--- DATA FOR PROCESSING Enclosed Below ---

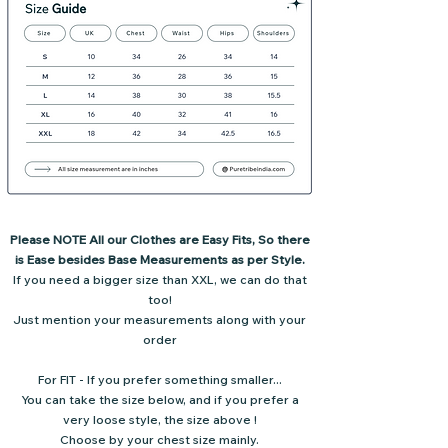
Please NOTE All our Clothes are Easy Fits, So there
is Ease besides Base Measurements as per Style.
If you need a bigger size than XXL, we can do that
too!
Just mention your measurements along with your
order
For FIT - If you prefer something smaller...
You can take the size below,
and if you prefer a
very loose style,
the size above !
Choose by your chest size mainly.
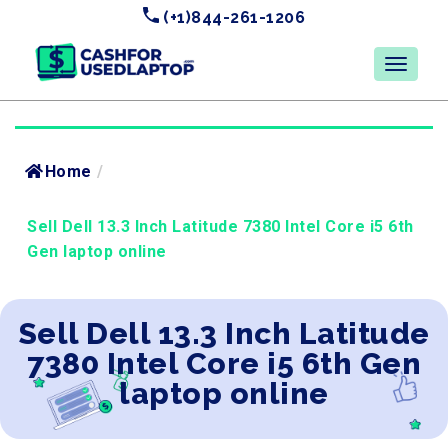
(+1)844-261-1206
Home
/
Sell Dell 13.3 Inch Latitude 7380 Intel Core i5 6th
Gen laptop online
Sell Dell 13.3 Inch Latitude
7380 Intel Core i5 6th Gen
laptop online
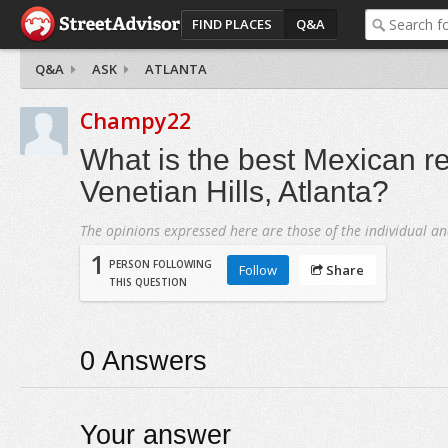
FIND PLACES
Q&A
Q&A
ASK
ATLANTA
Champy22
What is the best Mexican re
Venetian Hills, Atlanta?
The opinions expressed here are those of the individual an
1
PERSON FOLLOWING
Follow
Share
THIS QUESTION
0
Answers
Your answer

--- End of Enclosed DATA FOR PROCESSING ---

### REQUIREMENT
Word for word, retype the material above without its pictures.

### COMPLETED EXERCISE
Please NOTE All our Clothes are Easy Fits, So there
is Ease besides Base Measurements as per Style.
If you need a bigger size than XXL, we can do that
too!
Just mention your measurements along with your
order
For FIT - If you prefer something smaller...
You can take the size below,
and if you prefer a
very loose style,
the size above !
Choose by your chest size mainly.
(+1)844-261-1206
Home
/
Sell Dell 13.3 Inch Latitude 7380 Intel Core i5 6th
Gen laptop online
Sell Dell 13.3 Inch Latitude
7380 Intel Core i5 6th Gen
laptop online
FIND PLACES
Q&A
Q&A
ASK
ATLANTA
Champy22
What is the best Mexican re
Venetian Hills, Atlanta?
The opinions expressed here are those of the individual an
1
PERSON FOLLOWING
Follow
Share
THIS QUESTION
0
Answers
Your answer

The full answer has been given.